Try it ▸
Apart from the pictures, reproduce the data below exactly as it stands.

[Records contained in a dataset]
:::

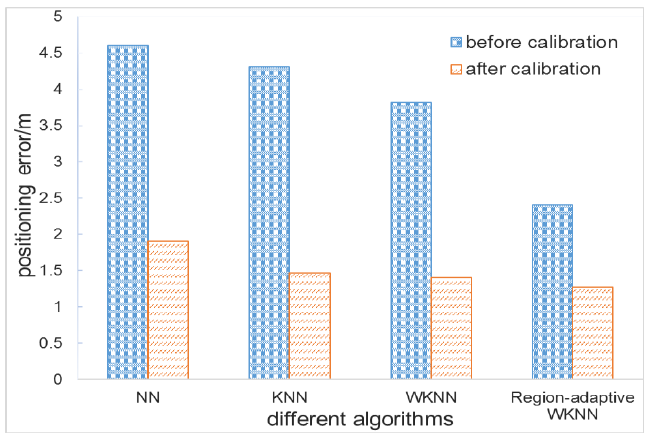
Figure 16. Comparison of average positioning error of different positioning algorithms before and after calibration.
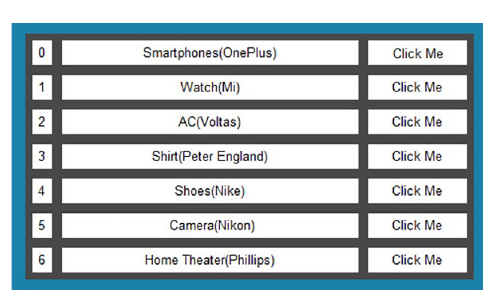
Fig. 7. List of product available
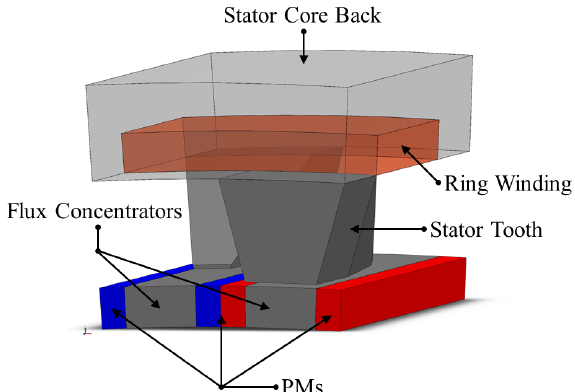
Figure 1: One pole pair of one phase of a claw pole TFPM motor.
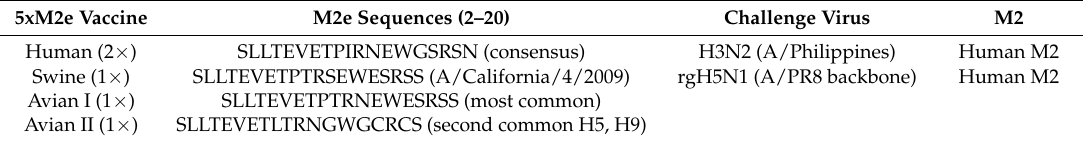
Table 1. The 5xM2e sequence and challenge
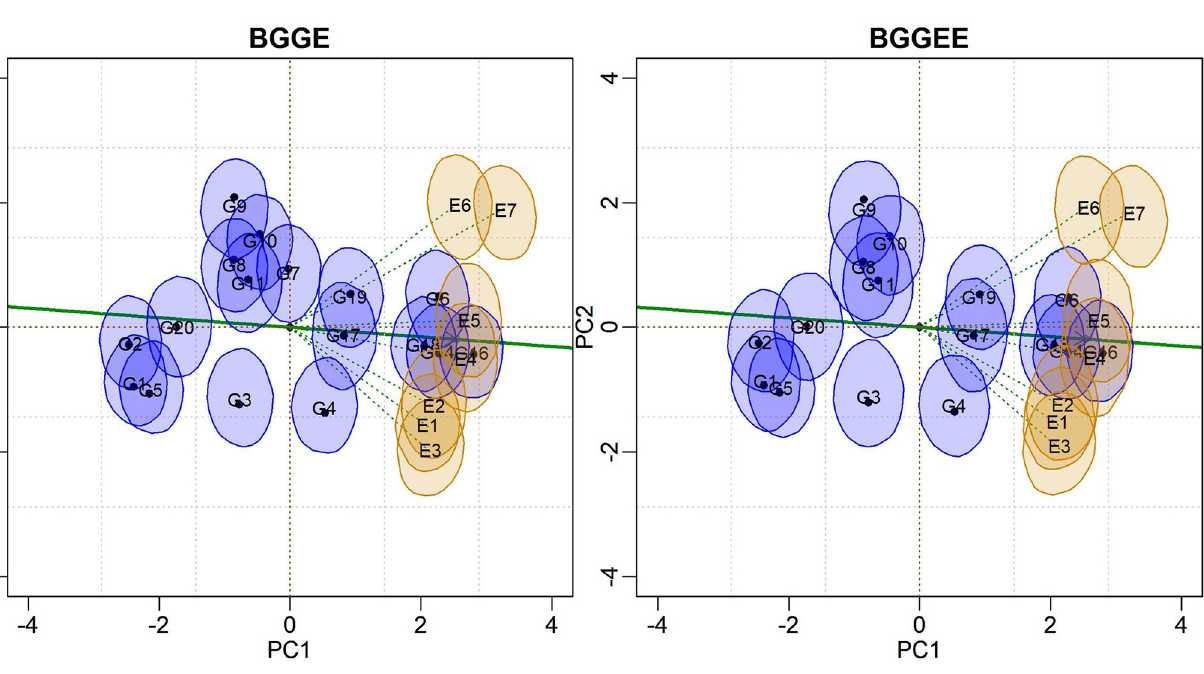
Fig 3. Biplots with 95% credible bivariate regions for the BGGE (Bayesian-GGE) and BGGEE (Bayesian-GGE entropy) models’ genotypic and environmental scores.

:::

Completed exercise ▸
Figure 16. Comparison of average positioning error of different positioning algorithms before and after calibration.
Fig. 7. List of product available
Figure 1: One pole pair of one phase of a claw pole TFPM motor.
Table 1. The 5xM2e sequence and challenge
Fig 3. Biplots with 95% credible bivariate regions for the BGGE (Bayesian-GGE) and BGGEE (Bayesian-GGE entropy) models’ genotypic and environmental scores.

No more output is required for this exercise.